- **TASK TO CARRY OUT**
Which lines in the material below contain the string "быть"? Gather each of them in full, and count only matches with the same case.

□ □ □ □ □ □ □

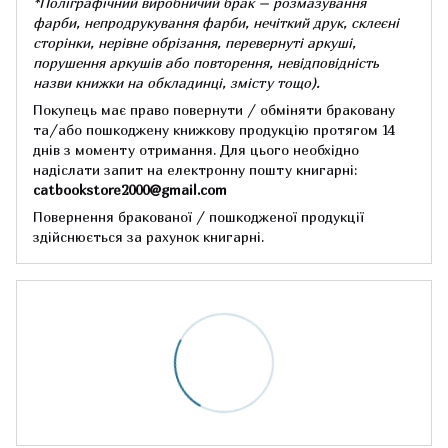
*Поліграфічний виробничий брак – розмазування
фарби, непродрукування фарби, нечіткий друк, склеєні
сторінки, нерівне обрізання, перевернуті аркуші,
порушення аркушів або повторення, невідповідність
назви книжки на обкладинці,
змісту тощо).
Покупець має право повернути / обміняти браковану
та/або пошкоджену книжкову продукцію протягом 14
днів з моменту отримання.
Для цього необхідно
надіслати запит на електронну пошту книгарні:
catbookstore2000@gmail.com
Повернення бракованої / пошкодженої продукції
здійснюється за рахунок книгарні.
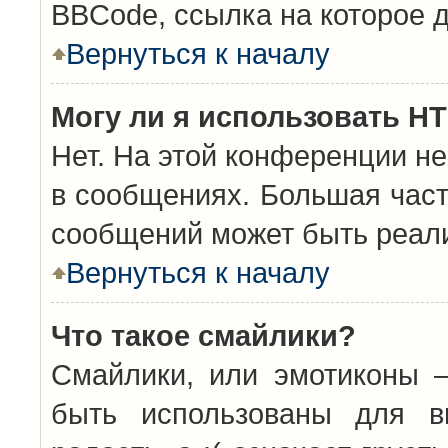
BBCode, ссылка на которое 
Вернуться к началу
Могу ли я использовать H
Нет. На этой конференции н
в сообщениях. Большая час
сообщений может быть реал
Вернуться к началу
Что такое смайлики?
Смайлики, или эмотиконы —
быть использованы для вы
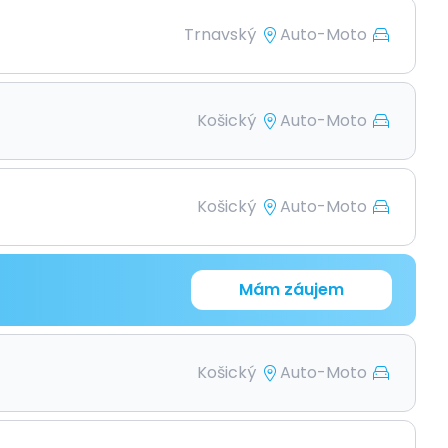
Trnavský
Auto-Moto
Košický
Auto-Moto
Košický
Auto-Moto
Mám záujem
Košický
Auto-Moto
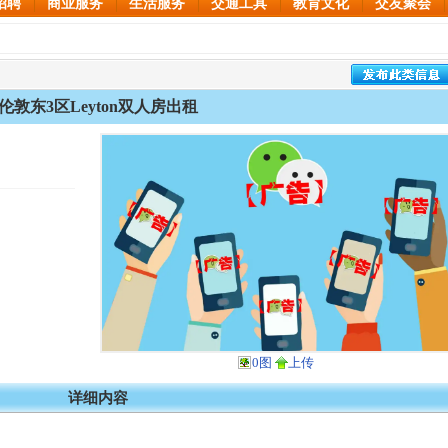
招聘
商业服务
生活服务
交通工具
教育文化
交友聚会
伦敦东3区Leyton双人房出租
0图
上传
详细内容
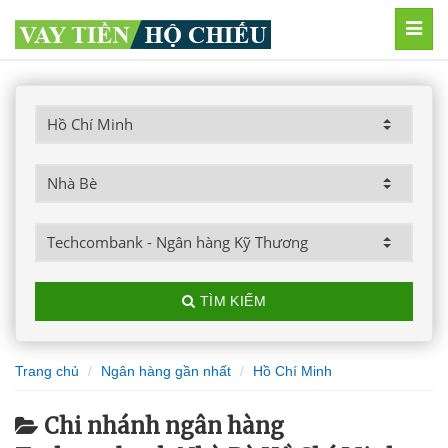
MEN
TÌM KIẾM
Trang chủ
Ngân hàng gần nhất
Hồ Chí Minh
Chi nhánh ngân hàng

□ □ □ □ □ □ □

- **RESPONSE TO THIS EXERCISE**
сообщений может быть реал
быть использованы для вы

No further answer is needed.